Un an et demi après touché le fond, Jérémy Chardy est pour la première fois en quarts de finale d'un tournoi du Grand Chelem à l'Open d'Australie, où il joue le meilleur tennis de sa carrière sous les yeux d'une supportrice de luxe, Serena Williams.
Vainqueur à Wimbledon chez les juniors en 2005, huitième de finaliste à Roland-Garros trois ans plus tard avec un dossard de 145e mondial, "Jim" était parti sur des bases élevées avant de subir un coup de frein dont il commence tout juste à se remettre, à l'âge de 25 ans.
Avril 2011, le Palois, blanc comme un linge et les larmes aux yeux, convoque une conférence de presse à Monte-Carlo, où il vient de nouveau de perdre, pour rendre public le litige qui l'oppose à Frédéric Fontang.
Son entraîneur depuis toujours, ce "deuxième père" comme il le décrit alors, vient de lui envoyer, sur le court, un huissier qui l'assigne en justice pour rupture de contrat. Condamné en avril 2012 à lui verser 180.000 euros, Chardy a traîné l'affaire comme un boulet, "la pire période de ma vie", dit-il.
"Quand il m'a appelé au printemps 2011, il était effondré", raconte Patrick Mouratoglou qui a alors pris en main l'enfant de Boeil-Bezing (Pyrénées atlantiques) pendant six mois avant de le confier à un coach de son Académie éponyme, Kerei Abakar.
Relégué bien au-delà de la 100e place mondiale, Chardy entame alors une lente reconstruction, s'étoffant physiquement et ajoutant des "armes" à son arsenal déjà riche d'un service et d'un coup droit fulgurants.
"L'Académie (Mouratoglou) m'a beaucoup aidé. Les gens là-bas me poussaient à l'entraînement chaque jour même si je n'avais pas de résultats. Aujourd'hui je suis récompensé. C'est encore plus beau après tout ce que j'ai traversé", souligne le joueur, vainqueur 5-7, 6-3, 6-2, 6-2 d'Andreas Seppi lundi.
Au centre du renouveau, Kerei Abakar tient une place essentielle. "C'est mon coach, mais c'est mon ami aussi. On a une relation fusionnelle. On bosse dur et dès que c'est fini, on est potes. Je suis heureux de partager ça avec lui."

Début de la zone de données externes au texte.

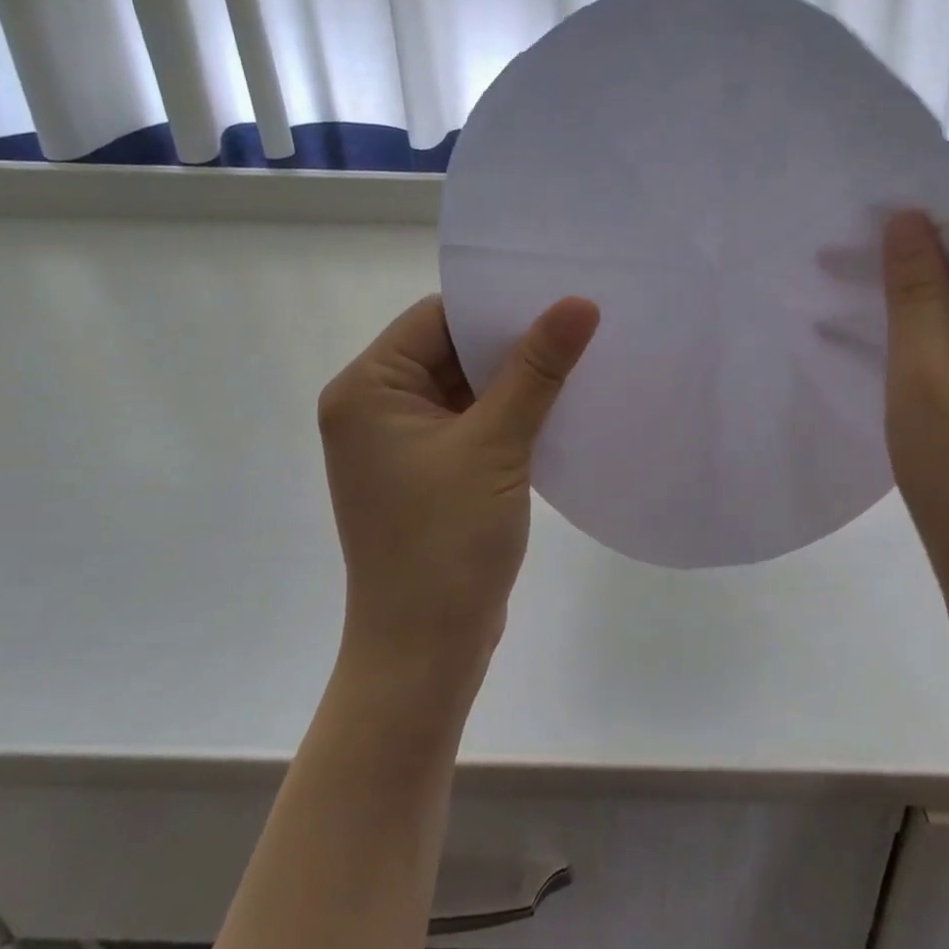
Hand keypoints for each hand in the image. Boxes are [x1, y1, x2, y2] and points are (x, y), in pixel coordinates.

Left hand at [316, 293, 599, 700]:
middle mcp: (375, 408)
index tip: (558, 296)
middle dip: (512, 342)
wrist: (424, 653)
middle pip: (451, 350)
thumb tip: (579, 302)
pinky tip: (560, 405)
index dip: (497, 306)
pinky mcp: (429, 471)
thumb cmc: (446, 543)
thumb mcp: (496, 445)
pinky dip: (511, 413)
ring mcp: (401, 443)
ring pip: (466, 387)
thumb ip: (537, 369)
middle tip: (581, 323)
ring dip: (516, 379)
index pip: (436, 318)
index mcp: (367, 389)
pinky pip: (473, 421)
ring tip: (581, 357)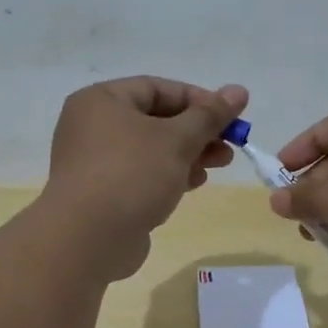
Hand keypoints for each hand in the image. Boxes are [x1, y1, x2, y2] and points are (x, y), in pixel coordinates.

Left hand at [40, 76, 248, 278]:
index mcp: (102, 101)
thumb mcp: (177, 139)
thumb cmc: (132, 174)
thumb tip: (238, 90)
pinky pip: (142, 174)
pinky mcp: (103, 193)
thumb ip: (209, 116)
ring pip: (151, 149)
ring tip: (221, 163)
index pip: (157, 88)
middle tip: (231, 143)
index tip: (230, 116)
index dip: (198, 99)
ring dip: (188, 153)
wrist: (88, 239)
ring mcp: (96, 162)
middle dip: (197, 130)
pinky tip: (195, 183)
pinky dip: (169, 174)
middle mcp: (93, 126)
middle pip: (155, 119)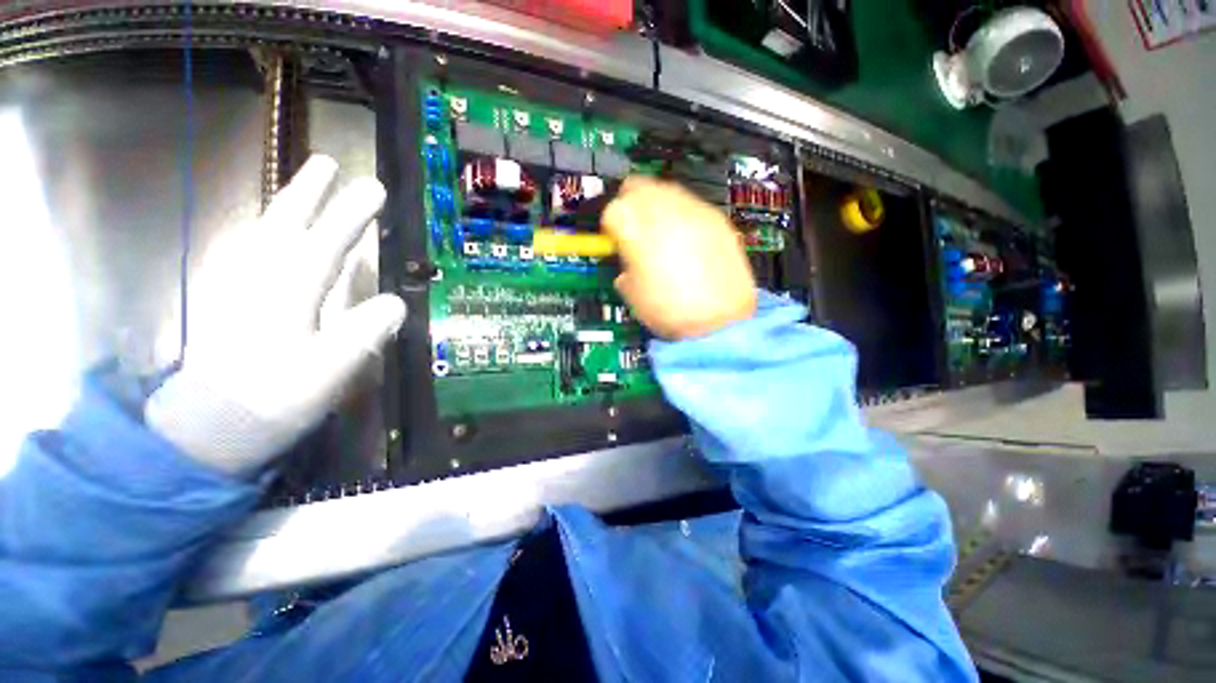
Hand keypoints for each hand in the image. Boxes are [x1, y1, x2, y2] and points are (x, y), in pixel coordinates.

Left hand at [145, 156, 405, 475]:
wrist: (208, 429)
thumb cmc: (273, 401)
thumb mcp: (328, 373)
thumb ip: (363, 335)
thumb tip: (397, 303)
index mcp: (286, 295)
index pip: (325, 244)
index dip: (351, 215)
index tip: (374, 188)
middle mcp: (259, 280)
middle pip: (285, 225)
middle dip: (308, 192)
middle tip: (328, 162)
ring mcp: (238, 287)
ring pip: (262, 232)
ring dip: (284, 204)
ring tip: (303, 185)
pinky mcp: (227, 300)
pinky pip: (246, 251)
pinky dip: (262, 231)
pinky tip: (268, 229)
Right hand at [602, 177, 755, 339]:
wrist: (720, 321)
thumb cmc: (670, 312)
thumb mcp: (633, 294)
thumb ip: (625, 268)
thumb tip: (628, 261)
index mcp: (638, 233)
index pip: (613, 209)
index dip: (610, 225)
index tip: (614, 239)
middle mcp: (665, 213)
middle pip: (638, 186)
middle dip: (630, 203)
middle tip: (633, 225)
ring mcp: (695, 212)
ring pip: (666, 188)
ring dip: (656, 203)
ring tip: (658, 228)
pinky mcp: (718, 219)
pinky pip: (692, 203)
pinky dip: (682, 213)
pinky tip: (685, 235)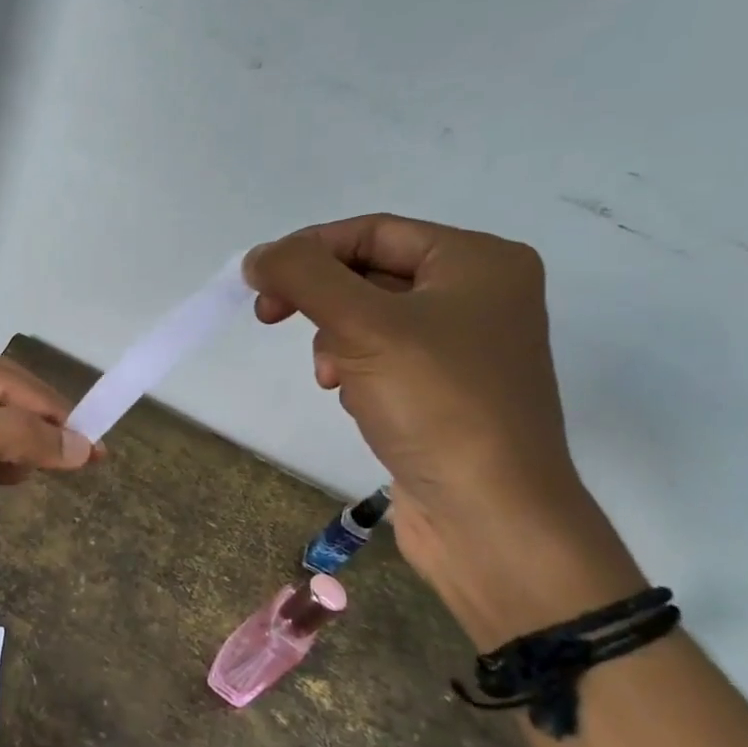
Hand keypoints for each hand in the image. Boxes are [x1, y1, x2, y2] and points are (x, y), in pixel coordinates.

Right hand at [245, 215, 644, 643]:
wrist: (489, 515)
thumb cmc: (435, 404)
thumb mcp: (362, 325)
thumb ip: (303, 276)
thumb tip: (258, 256)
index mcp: (477, 262)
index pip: (373, 231)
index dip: (309, 250)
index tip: (259, 283)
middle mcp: (479, 295)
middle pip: (370, 273)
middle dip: (320, 299)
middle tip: (270, 318)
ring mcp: (465, 346)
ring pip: (371, 318)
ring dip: (336, 340)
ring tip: (333, 376)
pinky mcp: (447, 391)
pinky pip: (384, 358)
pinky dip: (357, 369)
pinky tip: (354, 399)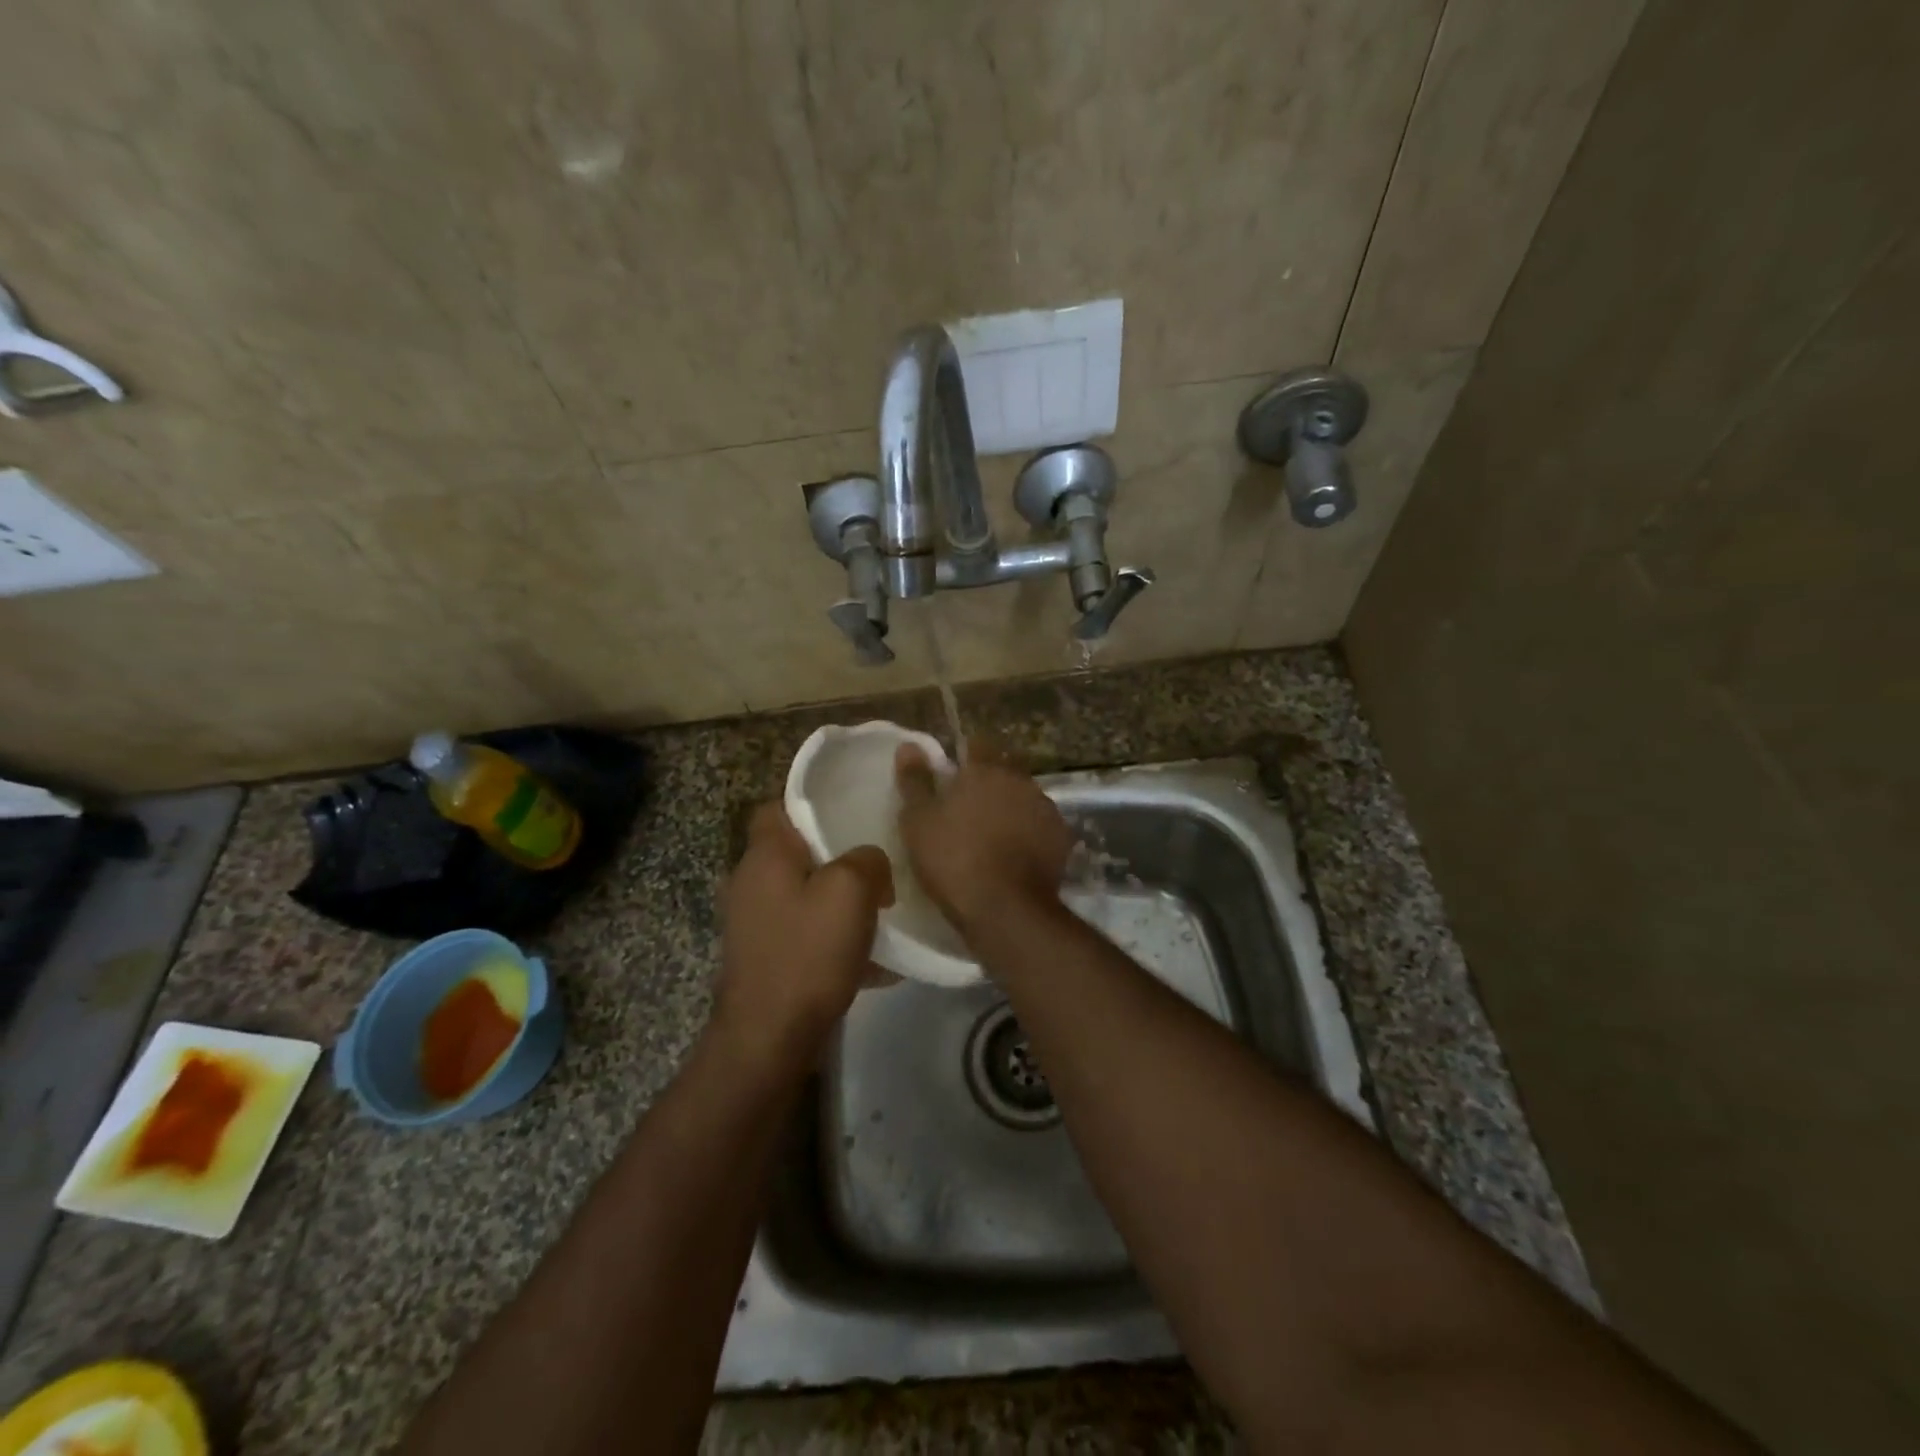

Entouré, placé dans un cadre bienveillant, Chardy reprend doucement confiance en lui au sein de sa "nouvelle famille" dans laquelle trône l'Américaine Serena Williams, entraînée par Patrick Mouratoglou.
"C'est une grande championne. Je sais qu'elle a regardé tout mon match à la télé aujourd'hui. Elle me félicite à chaque fois. Je suis ses matches aussi. C'est marrant, elle est sympa, je ne la vois plus trop comme la N.1 mondiale", raconte Chardy qui a appris à mieux connaître Serena, N.3 mondial en réalité, lors du traditionnel stage hivernal de l'Académie à l'Ile Maurice.
Capable de gros coups d'éclat, persuadé "de pouvoir battre tout le monde quand je suis en confiance", Chardy attendait cette stabilité pour s'épanouir, ce qui n'a certainement pas échappé au nouveau capitaine de Coupe Davis Arnaud Clément au moment de donner sa première liste mardi.
Promis à entrer dans le Top 25 lundi prochain, Chardy refuse de se fixer des objectifs en termes de classement. "Ce ne sont que des chiffres", dit-il
Mais il s'apprête bien à sortir de l'ombre dans lequel ses résultats, mais aussi son histoire l'ont maintenu jusqu'alors. "Je vis ça très bien, je fais mon truc de mon côté, je joue au tennis pour moi et mes proches. Mais si je continue à jouer comme ça, les gens vont apprendre à me connaître."